PROVIDENCE, R.I. - Two paint companies found guilty of creating a public nuisance filed Friday in Rhode Island Superior Court their appeals to the state's Supreme Court.

On the same day Superior Court Judge Michael Silverstein entered judgment in favor of the State in Attorney General Patrick Lynch's case, Sherwin Williams Co. and NL Industries filed in Superior Court their notices of appeal to the Supreme Court.

Sherwin Williams' can be found here, while NL Industries' can be found here.

Another defendant, Millennium Holdings, did not file a notice. The three companies were found guilty by a six-member jury on Feb. 22, 2006. Silverstein last month denied their post-trial motions.

"This is a historic day in our continuing fight to protect Rhode Island's children from the harmful consequences of lead poisoning," Lynch said. "For too long, Rhode Island's taxpayers have shouldered the burden of what a jury unanimously found to be a public nuisance from lead in paint."

Lynch filed the case as a public nuisance complaint in order to prevent the defendants from using certain products liability defenses, New Jersey attorney David Nieporent said in this earlier LegalNewsline story.

Nationally known plaintiffs firm Motley Rice helped Lynch file the suit. Estimates say cleanup could cost the three companies well over $1 billion.

William Childs, an assistant professor of law at Western New England College School of Law, said last month that the companies have good reason to appeal and "decent legal arguments as to why the nuisance law shouldn't apply to them."

Moreover, he says a case as high-profile as this one brought on by an attorney general warrants a fight, since other attorneys general may take Rhode Island's lead.

"You have to fight it every step of the way or you're going to have 50 of them, which might happen anyway," said Childs, who graduated from the University of Texas School of Law and worked in mass tort and intellectual property litigation at Williams & Connolly in Washington, D.C. "You gotta have an appeal. You can't just suck it up and pay off this thing when the exposure is so great."

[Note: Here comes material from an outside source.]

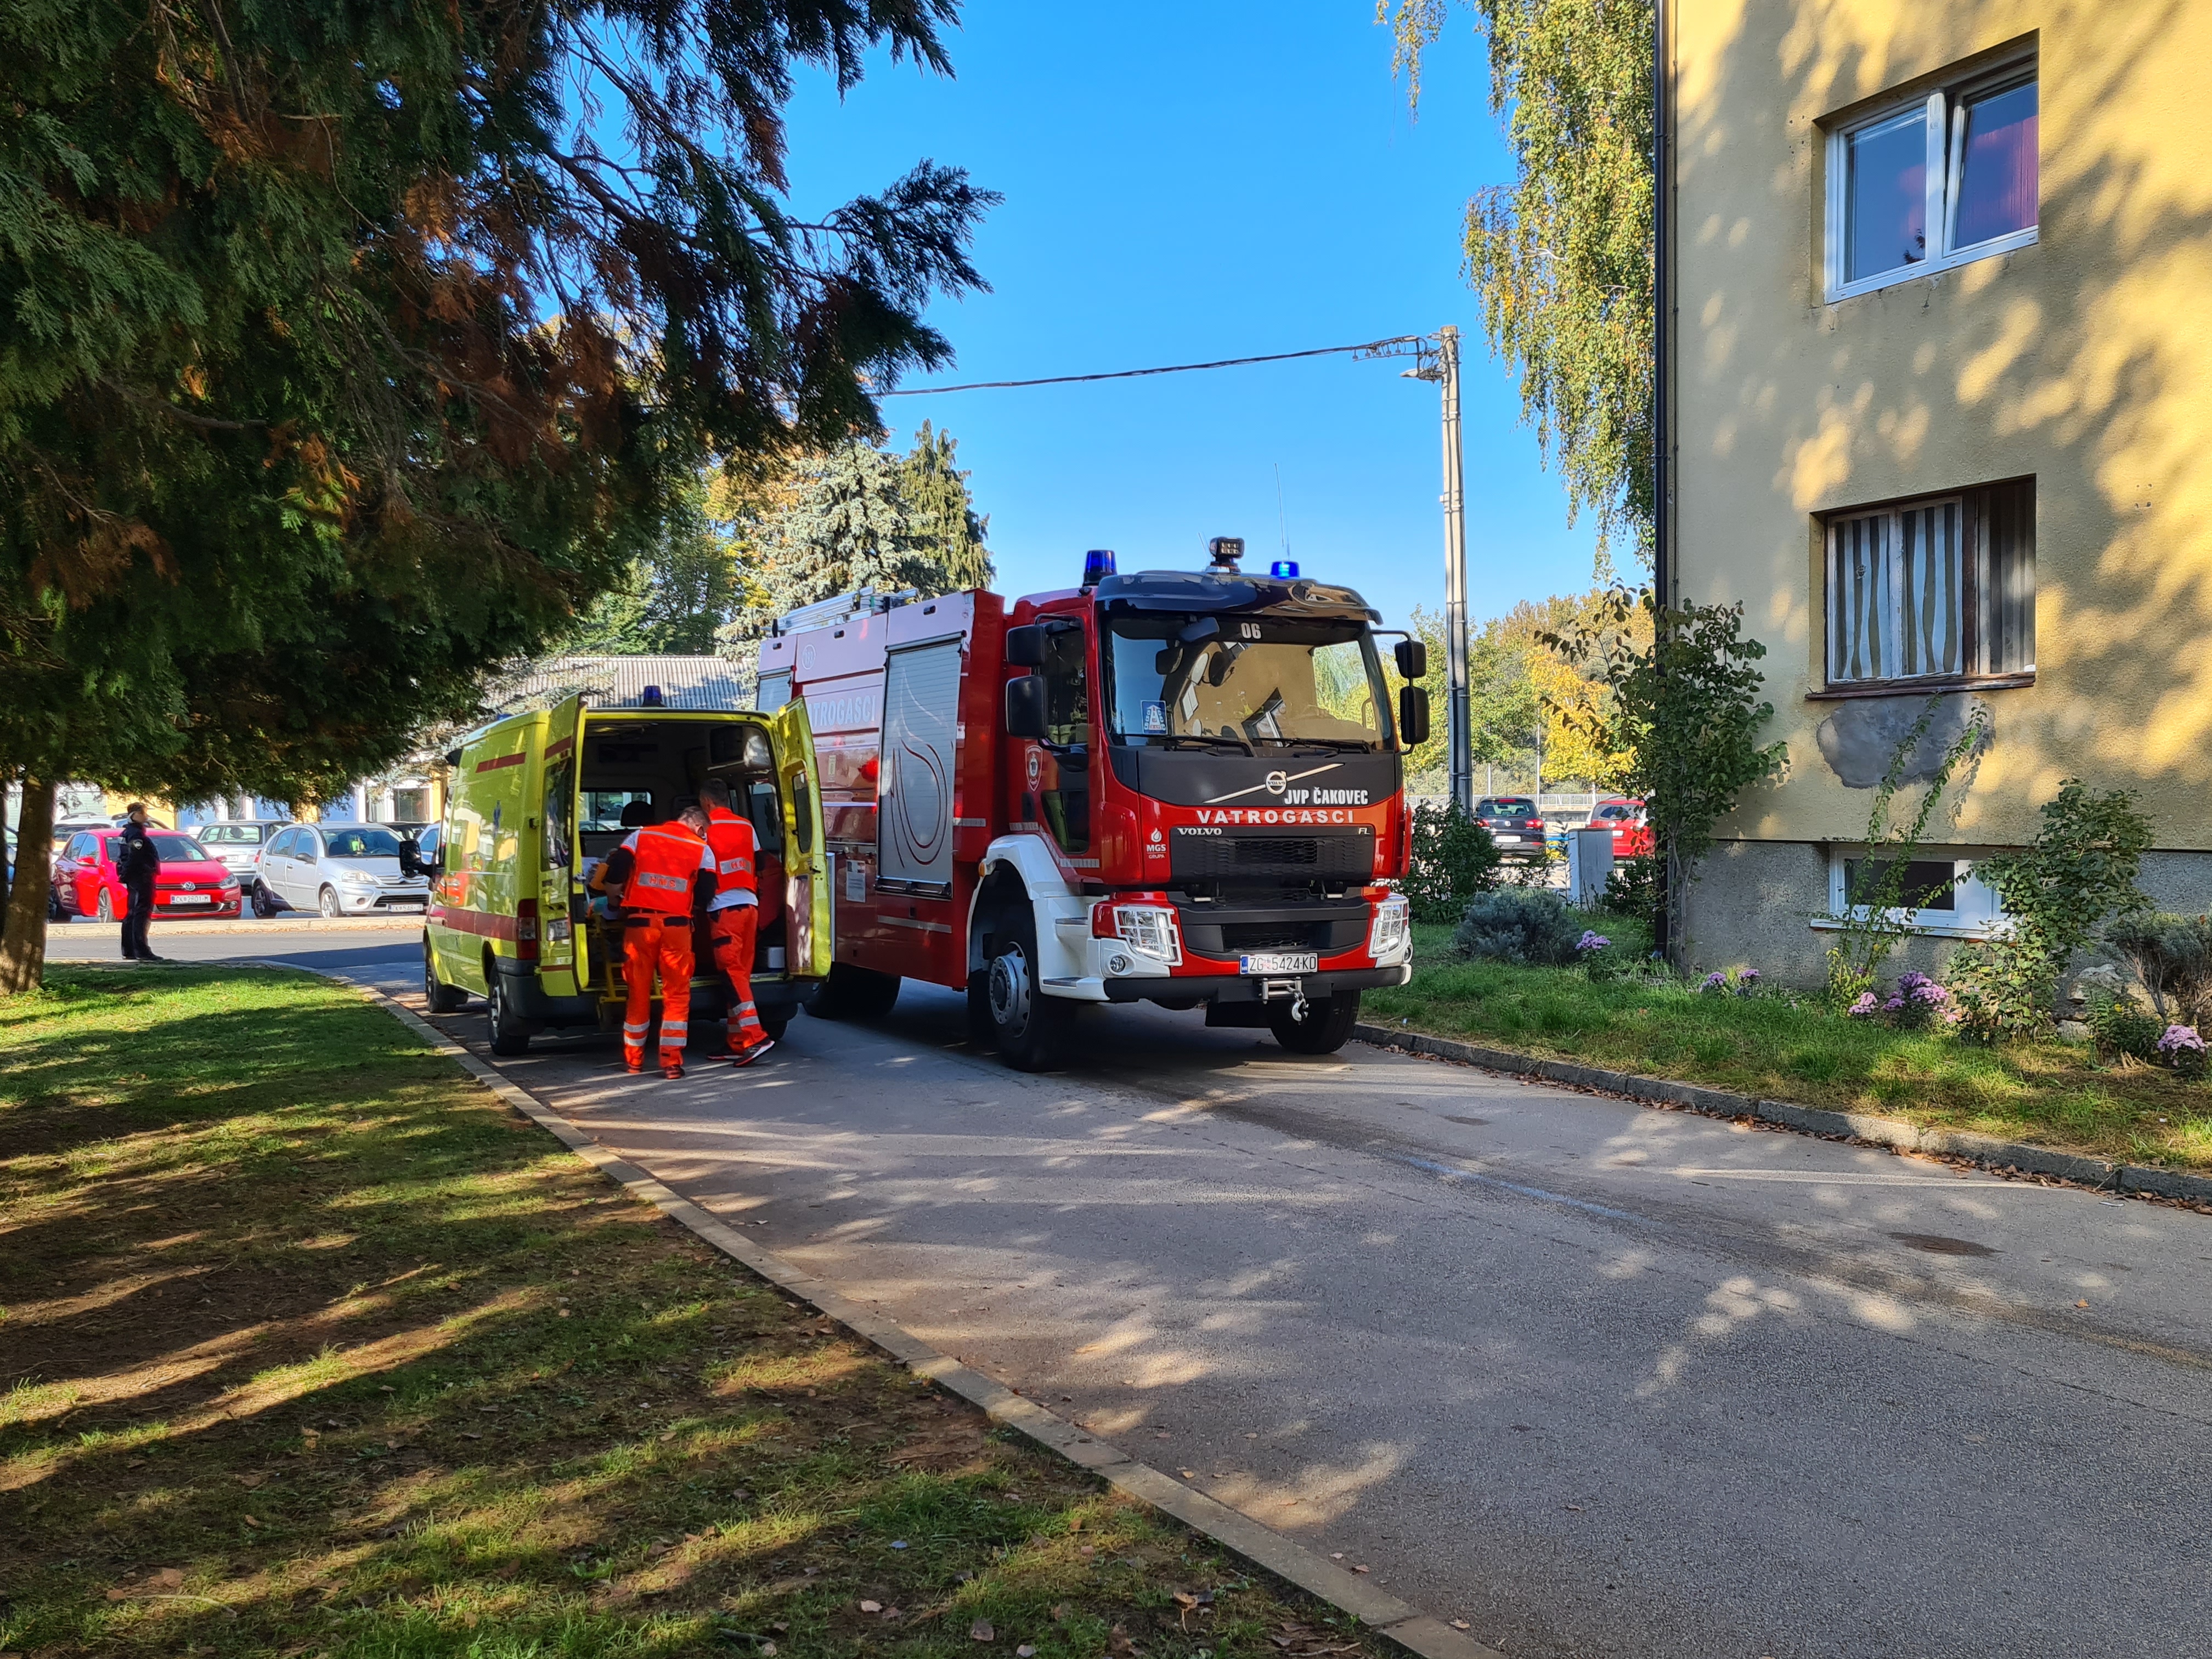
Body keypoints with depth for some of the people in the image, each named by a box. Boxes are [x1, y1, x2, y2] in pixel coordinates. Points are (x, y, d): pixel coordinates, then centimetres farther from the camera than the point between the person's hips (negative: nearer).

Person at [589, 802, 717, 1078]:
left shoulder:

Rhode Island's first lead paint case ended in 2002 in a mistrial, but the state filed again. Other New England attorneys general like Connecticut's Richard Blumenthal and Vermont's William Sorrell, who claims Vermont children will lose $80 million in earning power over their lifetimes because of lead paint, have been keeping close tabs on the situation.

Childs said that they are probably waiting for Rhode Island's Supreme Court to decide on the matter before they act.

When asked about it at the National Association of Attorneys General spring meeting, Blumenthal said, "We generally make our own decisions" and that the lead-paint issue was not on his "front burner."

The companies argue that Lynch is misrepresenting the spread of lead poisoning and point to a decline in reported cases. They also say landlords who failed to maintain their properties were more responsible than they are, considering they stopped making the paint decades ago.

Cities such as St. Louis, Chicago, Milwaukee and Cincinnati have filed lead paint lawsuits. Recently, Ohio Gov. Ted Strickland vetoed a bill that would have prevented nuisance lawsuits against lead paint manufacturers while putting a $5,000 cap on non-economic damages in consumer protection cases. Ohio Attorney General Marc Dann publicly commended Strickland on the veto.